Bert Huffman (left), Keocia Howard and Tiffany Brown Rideaux explain the show’s premise.

 

The ladies of ASATT took a break from filming an episode on the topic of “do black men support black women like black women support them” to share with the audience more about the show.  Although these three women are from three different age groups and professional backgrounds, their synergy was as genuine off-screen as it is on-screen.  Audience members asked a variety of questions and the hosts took turns responding to them.  One point that each host emphasized is that this show would allow people to see them express their real feelings about real things that affect them individually as black women in America.  This show “gives voice to what hasn’t been spoken of in public,” says Christine.  Thanks to GPB’s unconventional platform, no topic that these ladies tackle will be too taboo or controversial, and they will reflect an African American woman’s perspective – a perspective that often overlooked or undermined in mainstream media platforms.

 

Monica Kaufman, Denene Millner, and Christine White discuss their new show "A Seat at the Table."
Christine (left), Monica (middle), and Denene (right) speak to the audience about the show.

 

After the question and answer period, the ladies returned to what they do best: entertaining.  The audience was invited to the studio to see firsthand what it is like to watch a live taping.  

 

Inside of GPB studio for a live taping of "A Seat at the Table."
Inside GPB studio for a live taping of “A Seat at the Table.”

 

A seat at the table premieres June Sunday, June 18, at 6:30 p.m on GPB.   To view episodes on the web, visit gpb.org/asatt.
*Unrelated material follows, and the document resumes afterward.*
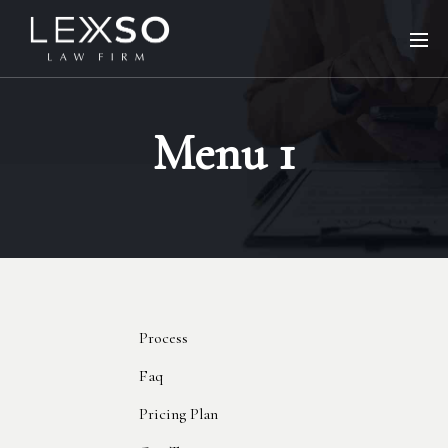
Menu 1
Process
Faq
Pricing Plan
Monica Kaufman Pearson is the first minority woman to anchor the daily evening news in Atlanta, Georgia and currently hosts a three-hour weekly music and talk show on Sunday on KISS 104.1 FM and also does Closeups Interviews for WSBTV.com

Denene Millner is a New York Times best-selling author who has penned 27 books which include Act Like a Lady, Think Like a Man co-written with Steve Harvey and Around the Way Girl memoir with Taraji P. Henson; and she is a former columnist for Parenting magazine.

Christine White is a speaker, author, investor and business advisor who currently serves as the Managing Attorney at White Legal Strategy Group, LLC and is the co-founder and President of Influencer Coalition.